Only on October 23 did the Germans resume their offensive against Dvinsk. Heavy artillery fire was corrected from the air by pilots. Many hours of artillery shelling led to the demoralization of the defenders of the position. By evening, the Germans occupied Ilūkste. But the resumption of attacks on October 26-27 did not bring the Germans the previous successes. Russian troops skillfully defended themselves and launched counterattacks. Only in the battles of November 2–3, Russian troops on the Dvina bridgehead were driven out of the lake defile, but defended Dvinsk. The German troops failed to achieve the main goal of the offensive to the Western Dvina River.

== Outcome ==
The Second offensive on Vilnius and the Švenčionys breakthrough ended with the advance of the army groups of Hindenburg, Prince Leopold of Bavaria, and Mackensen to the line as a whole outlined by the German Supreme High Command, on which it was necessary to keep the defense in the future. At the same time, it was not possible to defeat the opposing Russian troops, as Falkenhayn and Hindenburg hoped. This was facilitated by the timely transfer of Russian troops, and the most massive outflow of German formations to other theaters. This was a completely unusual event in military history, when, instead of developing a breakthrough, dozens of divisions were withdrawn from the advancing armies. Despite the capture by the Germans of 95,885 prisoners (of which 421 were officers), 37 guns, 298 machine guns, an aircraft, the loss of Vilnius and Baranovichi, Russian troops retained their combat capability.

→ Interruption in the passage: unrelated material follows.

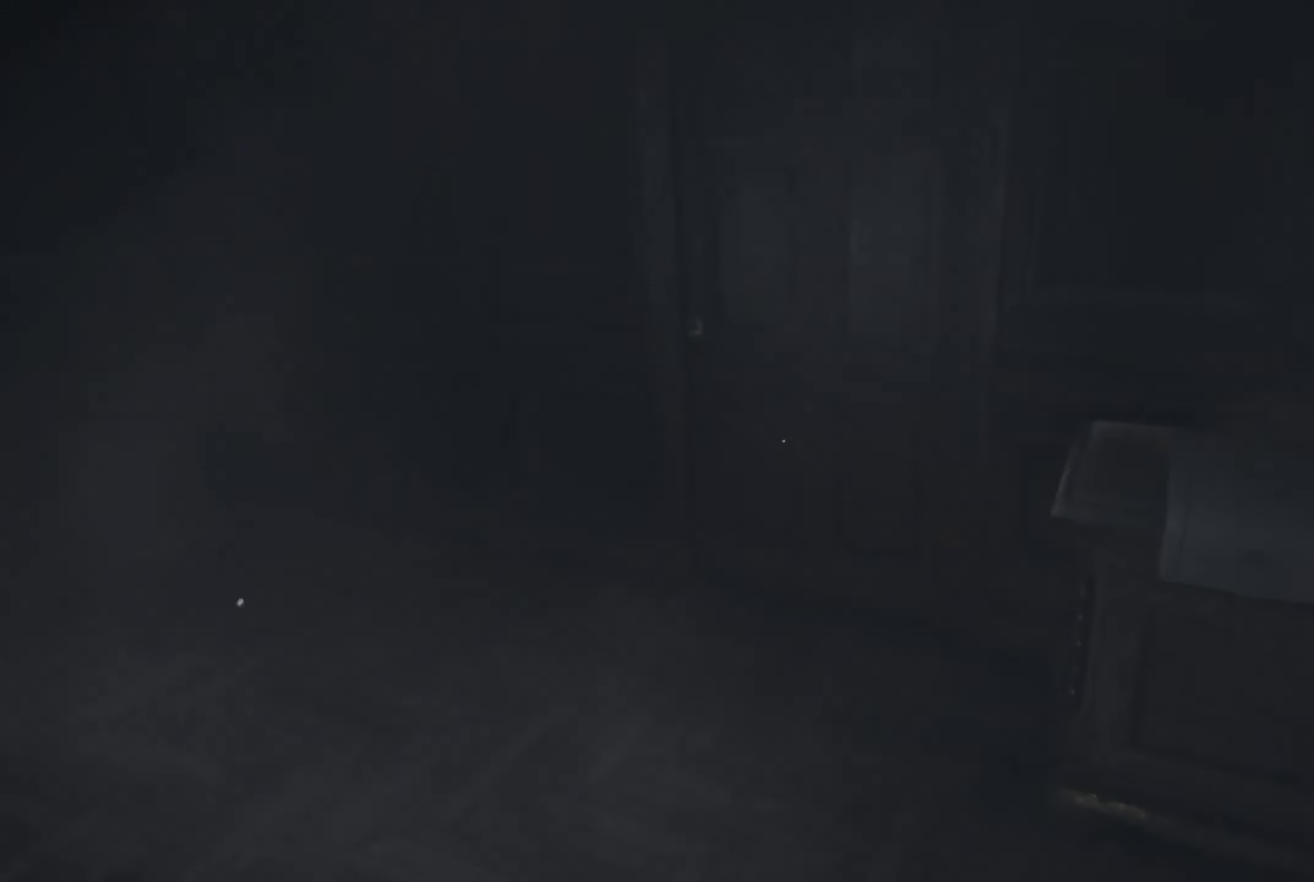
{"buttons": ["L2"], "left_stick": "up-left", "right_stick": "center", "events": [[117, "L2", "down"], [300, "right_stick", "right"], [400, "right_stick", "center"]]}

After stubborn fighting on September 24–26, German troops retreated to the "winter line of defense" west of Dvinsk. By October 9, the Germans entrenched themselves in this position and during October repulsed the attempts of the Russian side to knock them down from the occupied fortified line. The parties' attempts to achieve a turning point in certain sectors of the front before the end of November only led to unjustified losses.
The Germans' plan to take Dvinsk failed. No matter what it would cost, Russia defended Dvinsk.